Figure 2—figure supplement 1
Characterization of factors contributing to lipotoxicity in iRECs and other proximal tubular cell (PTC) models.

(A) Cytotoxicity in induced renal epithelial cells (iRECs) at 24 hr treatment with increasing concentrations of fatty acid-freebovine serum albumin (BSA) . Fold representation of object counts/confluence. (B) Cytotoxicity in iRECs at 3 and 7 days treatment with oleic acid (OA). Fold representation of object counts/confluence. (C) Cytotoxicity in iRECs at 36 hr treatment with palmitic acid (PA) in media containing increasing concentrations of glucose. Fold representation of object counts/confluence. (D, E) Cytotoxicity in OK cells (D) and mouse primary proximal tubules (E) after 24 hr treatment with BSA, OA 250 µM, PA 250 µM, PA 250 µM + OA 125 µM, PA 500 µM, and PA 500 µM + OA 250 µM. Fold representation of objects counts/confluence. (F) Relative change in confluence of iRECs treated for 36 hr with BSA, PA 250 µM, OA 250 µM, and PA 250 µM + OA 125 µM. Data are presented as mean ± SEM. *p<0.05, **p<0.01, ***p<0.001, ****p<0.0001; (A, C) one-way ANOVA plus Holm–Sidak’s multiple comparisons test; (B, D, E) two-way ANOVA plus Holm–Sidak’s multiple comparisons test. (A–D, F) n = 3; (E) n = 2.

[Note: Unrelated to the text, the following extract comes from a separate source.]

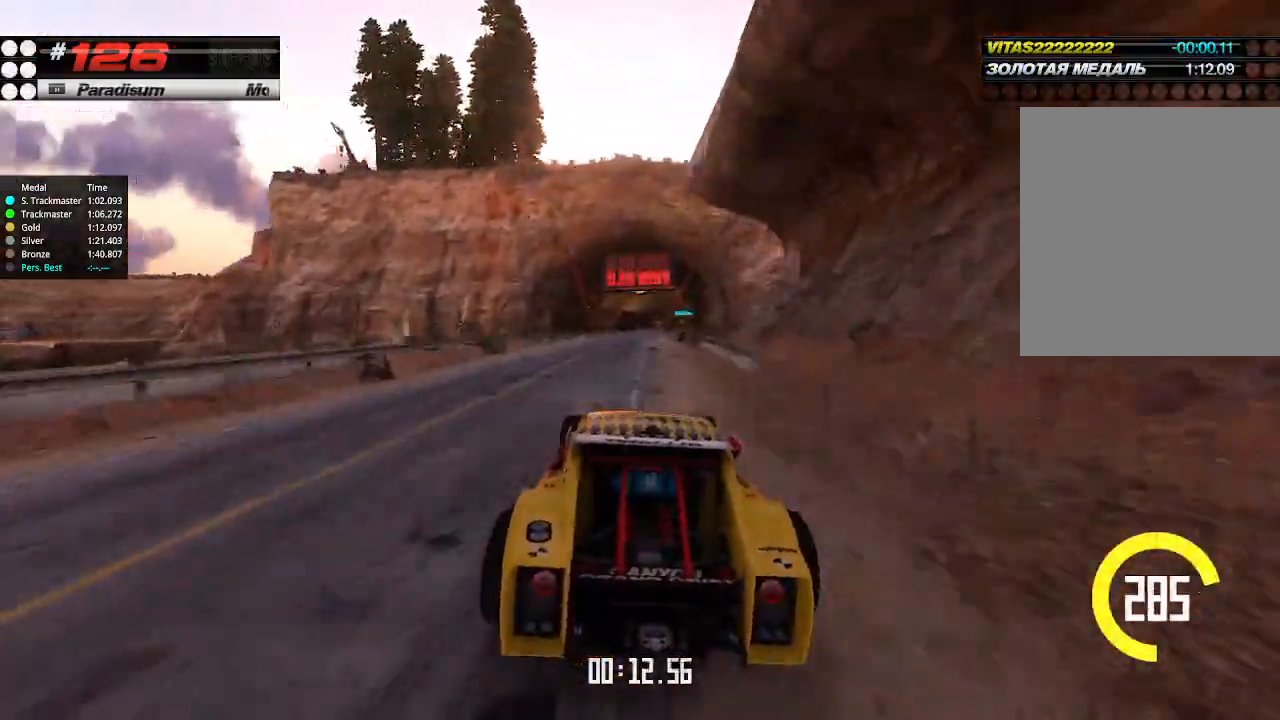
{"keys": ["up"], "events": []}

Figure 2—figure supplement 2
Estimated transcription factor activity in response to palmitic acid (PA), oleic acid (OA), and PA/OA.

Transcription factors (TFs) activity estimated from the transcriptome of induced renal epithelial cells (iRECs) treated for 16 hr with bovine serum albumin (BSA), PA 250 µM, OA 250 µM, and PA 250 µM + OA 125 µM; n = 3.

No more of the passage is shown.